[Document segment]
-
Notifications
You must be signed in to change notification settings - Fork 9
Corona Overview
This overview walks you through the Corona REST endpoint APIs. It's designed to be a quick read, with frequent links to Corona wiki pages for more details. If you do nothing but read this overview you'll get an understanding of what Corona can do; if you want to actually do those things you should follow the links.
To start with, Corona assumes three job roles for individuals:
-
The developer. This person does the day to day programming against the Corona endpoints. They're a pro with Java, .NET, Ruby, or some other language, and the Corona documentation is the only exposure they have to MarkLogic.
-
The developer admin. This person controls Corona's administrative settings. For example, they adjust current query settings, any stored transformations which may be called, and index settings. They do this via Corona endpoints separate from those available to the regular developer. They do not access MarkLogic's administrative port 8001.
-
The database admin. This person installs MarkLogic, and uses port 8001 to manage forests, system uptime, and get Corona installed and started. They're the classic IT database administrator, often not a programmer.
This overview assumes you're a developer or developer admin.
Corona stores XML, JSON, text and binary documents. There are four web endpoints for CRUD operations:
Each document can have certain metadata:
-
A Name - a unique name, with a leading slash, additional slashes place the document in a directory hierarchy
-
Permissions - security rules for what roles can view and modify the document; users and roles are managed by the database administrator
-
Properties - key-value metadata for the document
-
Collections - named grouping for documents, as an alternative to directories based on the name
-
A Quality - An integer representing the intrinsic relevance of a document in a search
-
Extracted text and other metadata - For binaries, such as when inserting a JPEG the EXIF data will be extracted as metadata
At present time Corona does not allow for modification other than full document replacement. This feature is planned for the future.
Sometimes you want a full document back and sometimes just a piece. To specify a piece you provide an extra parameter on the retrieval call. For XML documents this parameter is a simplified XPath expression; for JSON documents it's a JSON path. This cuts down wire transmission overhead, especially for larger documents.
To transform the document as part of its retrieval, you can specify a parameter on the retrieval call indicating the name of a transformer that should process the document. (You can transform a document as part of the insert call as well.)
Note: Transformers are specified by name, not as code. The library of available XSLT stylesheets and XQuery modules has to have been established earlier by a "developer admin", using a separate and secured transformers management endpoint. This prohibits regular developers from invoking arbitrary code.
(If doing both a subselection and a transformation, the subselection will occur first.)
Corona includes extremely robust support for queries. Queries can run similar to a traditional database with value, scalar, and geospatial constraints; or like search engines with free-text relevance-based language-aware constraints.
Results can be sorted by relevance or (soon) by a scalar such as a date or price.
Result items can be paged (to view say 10 results at a time),
snippeted (to show a blurb containing the matching terms), and highlighted
(to bold the matching words).
[/Document segment]
[Records to use]
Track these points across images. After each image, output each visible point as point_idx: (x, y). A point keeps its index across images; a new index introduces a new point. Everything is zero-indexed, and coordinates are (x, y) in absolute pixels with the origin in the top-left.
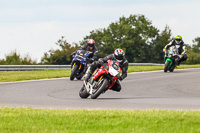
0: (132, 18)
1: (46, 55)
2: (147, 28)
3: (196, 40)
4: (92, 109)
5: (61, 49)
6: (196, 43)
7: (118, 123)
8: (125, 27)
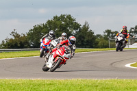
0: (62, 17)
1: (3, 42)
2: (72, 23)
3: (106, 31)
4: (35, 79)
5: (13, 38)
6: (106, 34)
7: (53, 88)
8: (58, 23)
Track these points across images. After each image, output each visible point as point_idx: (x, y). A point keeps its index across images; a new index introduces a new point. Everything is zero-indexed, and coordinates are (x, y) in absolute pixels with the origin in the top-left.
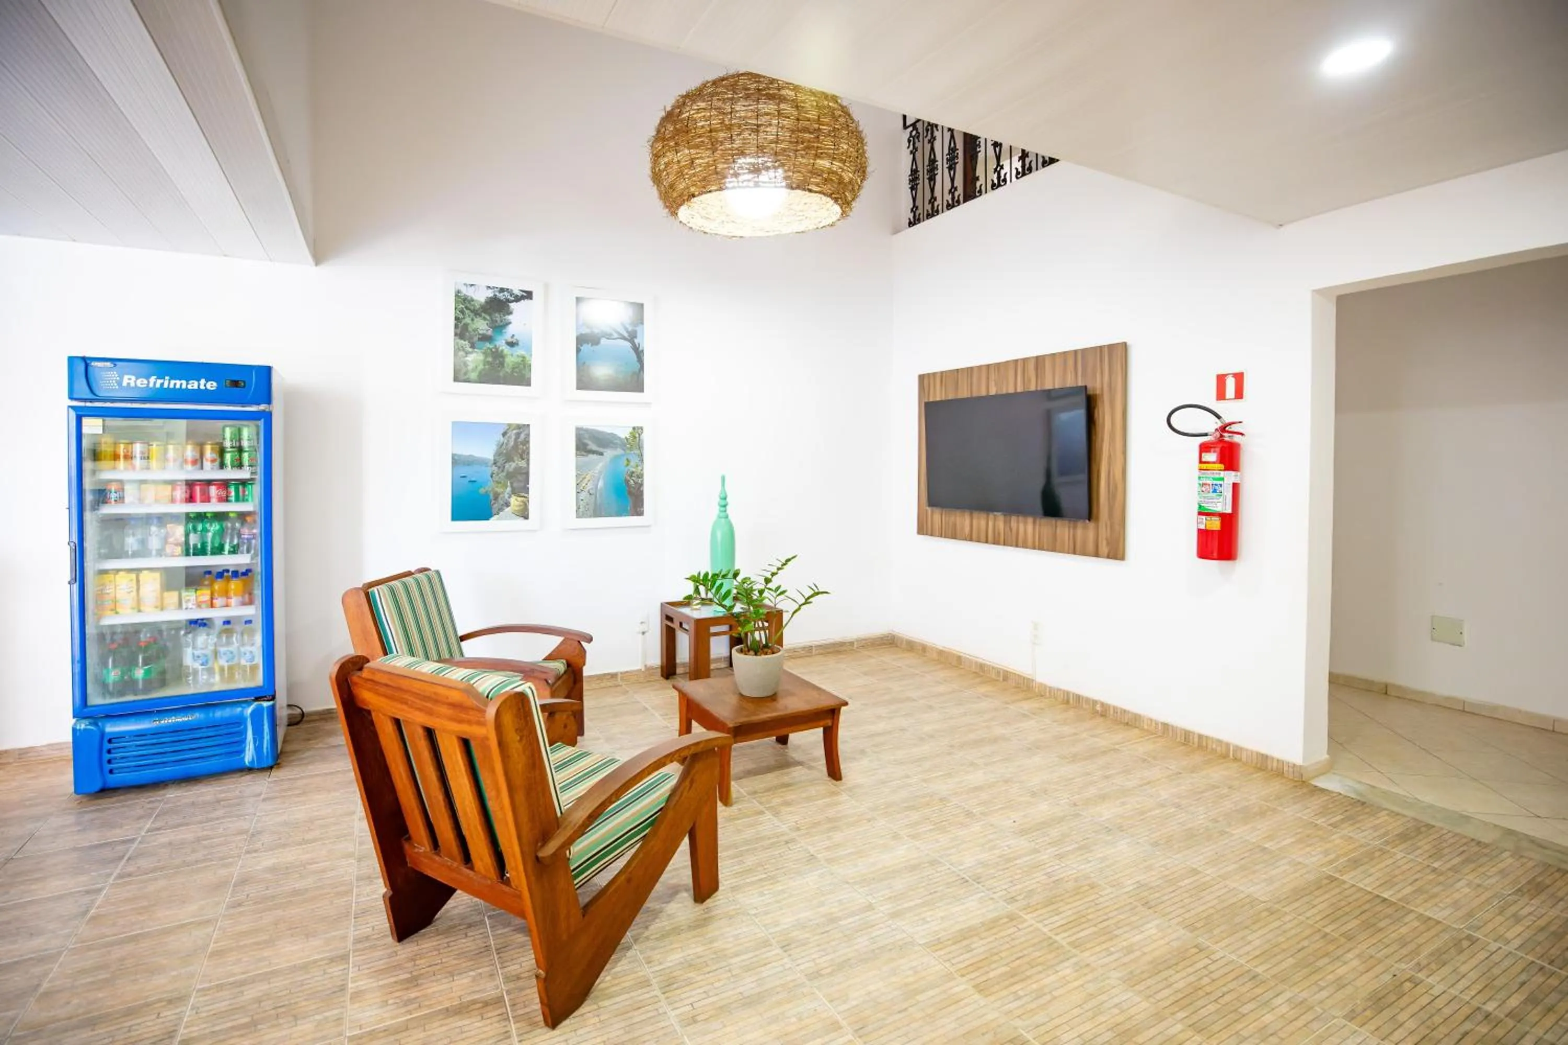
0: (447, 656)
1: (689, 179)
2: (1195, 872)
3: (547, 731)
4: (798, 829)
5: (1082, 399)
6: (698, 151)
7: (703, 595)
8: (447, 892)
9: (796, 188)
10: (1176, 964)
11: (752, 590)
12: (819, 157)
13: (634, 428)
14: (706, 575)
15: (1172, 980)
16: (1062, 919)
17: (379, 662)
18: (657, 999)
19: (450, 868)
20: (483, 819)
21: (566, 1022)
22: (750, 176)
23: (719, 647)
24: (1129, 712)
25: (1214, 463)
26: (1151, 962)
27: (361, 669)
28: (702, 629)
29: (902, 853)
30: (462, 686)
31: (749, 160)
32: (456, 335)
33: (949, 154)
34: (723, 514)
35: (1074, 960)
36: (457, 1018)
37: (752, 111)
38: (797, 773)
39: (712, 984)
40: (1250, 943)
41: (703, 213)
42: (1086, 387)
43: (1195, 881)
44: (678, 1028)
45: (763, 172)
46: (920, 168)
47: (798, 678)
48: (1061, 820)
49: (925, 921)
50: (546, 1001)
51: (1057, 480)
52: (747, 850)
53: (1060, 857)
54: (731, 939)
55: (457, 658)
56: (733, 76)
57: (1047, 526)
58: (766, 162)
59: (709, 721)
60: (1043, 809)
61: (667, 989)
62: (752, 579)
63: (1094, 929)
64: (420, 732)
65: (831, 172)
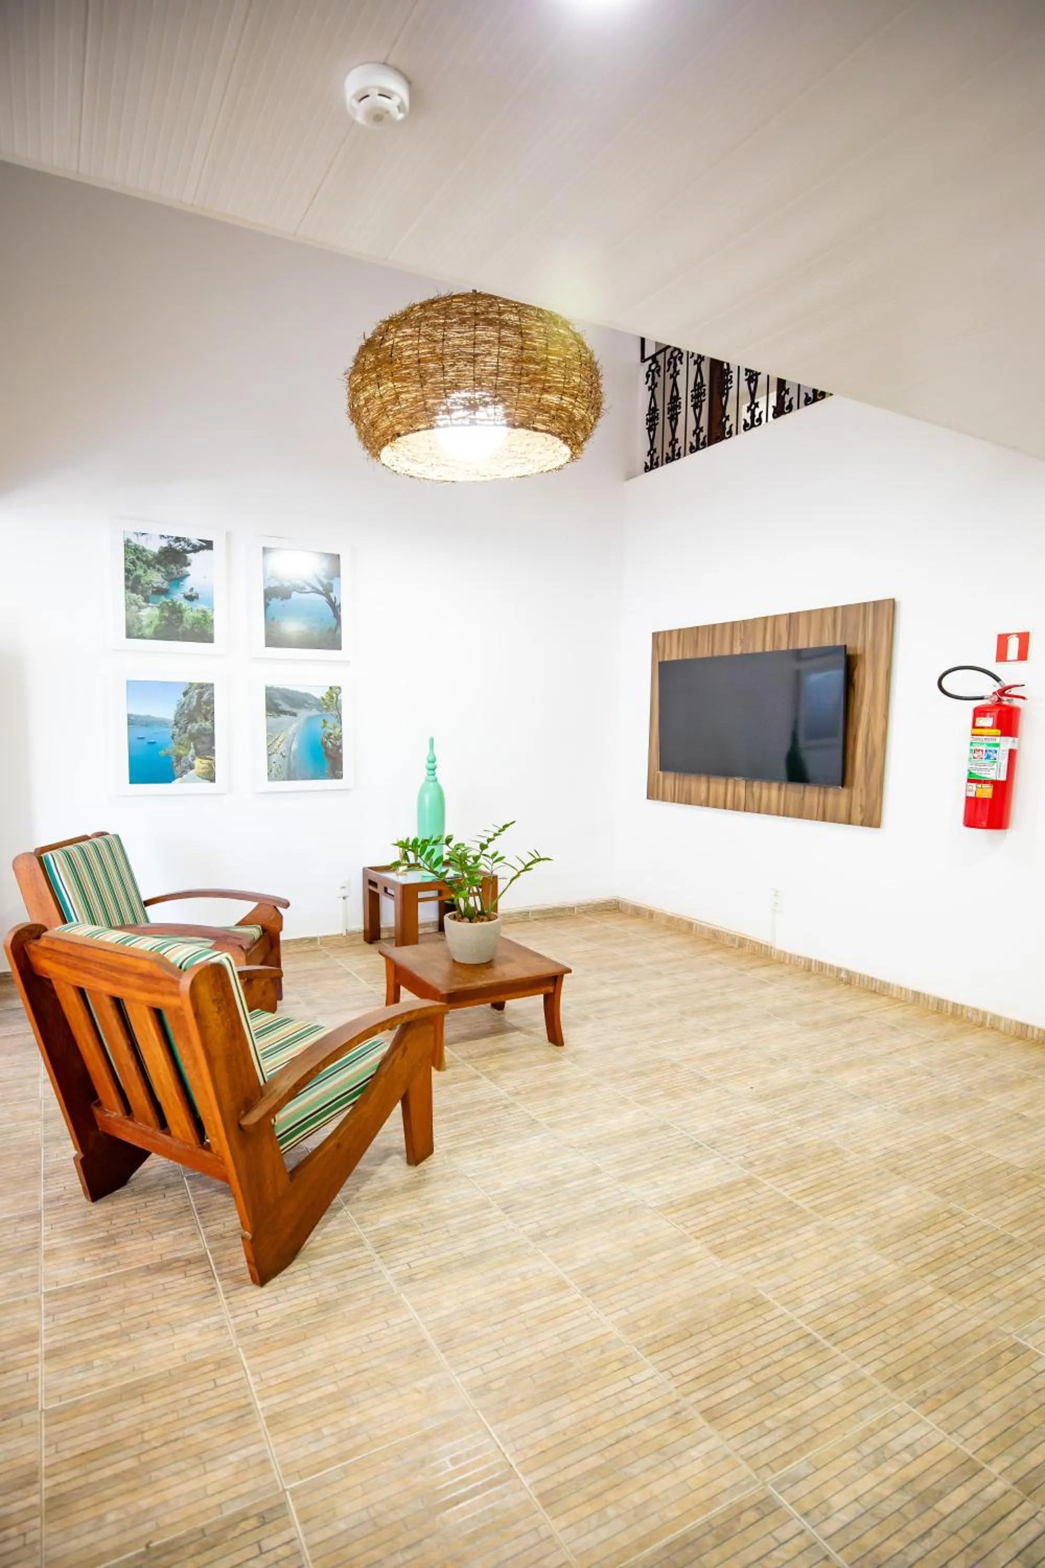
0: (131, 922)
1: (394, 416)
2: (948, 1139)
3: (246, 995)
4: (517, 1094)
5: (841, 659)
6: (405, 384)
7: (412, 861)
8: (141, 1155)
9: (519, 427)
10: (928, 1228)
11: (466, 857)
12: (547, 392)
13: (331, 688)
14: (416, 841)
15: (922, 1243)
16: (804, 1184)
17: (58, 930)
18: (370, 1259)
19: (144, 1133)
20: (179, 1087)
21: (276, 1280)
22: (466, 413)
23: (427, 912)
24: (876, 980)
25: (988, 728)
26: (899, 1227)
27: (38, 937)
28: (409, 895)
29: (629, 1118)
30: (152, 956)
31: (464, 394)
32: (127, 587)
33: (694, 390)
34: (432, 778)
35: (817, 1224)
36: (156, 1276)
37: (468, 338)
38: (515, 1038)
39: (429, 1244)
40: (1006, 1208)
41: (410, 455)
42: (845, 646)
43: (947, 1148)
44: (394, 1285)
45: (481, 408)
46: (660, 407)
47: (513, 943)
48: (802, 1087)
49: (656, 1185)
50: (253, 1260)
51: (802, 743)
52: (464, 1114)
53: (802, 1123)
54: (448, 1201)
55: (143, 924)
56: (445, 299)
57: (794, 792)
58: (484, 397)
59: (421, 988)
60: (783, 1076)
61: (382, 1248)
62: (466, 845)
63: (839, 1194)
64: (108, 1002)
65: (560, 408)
[/Records to use]
Tasks to complete -
(1) In the Corona overview, when a retrieval call asks for both a subselection and a transformation, which one happens first?
(2) Could you recast the records as a JSON list of strings, one string per line, starting with their first line and going on through the line with "8: (58, 23)"? Leave out blank lines and the pictures.

Solved tasks -
(1) The subselection happens first.

(2)
[
  "Track these points across images. After each image, output each visible point as point_idx: (x, y). A point keeps its index across images; a new index introduces a new point. Everything is zero-indexed, and coordinates are (x, y) in absolute pixels with the origin in the top-left.",
  "0: (132, 18)",
  "1: (46, 55)",
  "2: (147, 28)",
  "3: (196, 40)",
  "4: (92, 109)",
  "5: (61, 49)",
  "6: (196, 43)",
  "7: (118, 123)",
  "8: (125, 27)",
  "0: (62, 17)",
  "1: (3, 42)",
  "2: (72, 23)",
  "3: (106, 31)",
  "4: (35, 79)",
  "5: (13, 38)",
  "6: (106, 34)",
  "7: (53, 88)",
  "8: (58, 23)"
]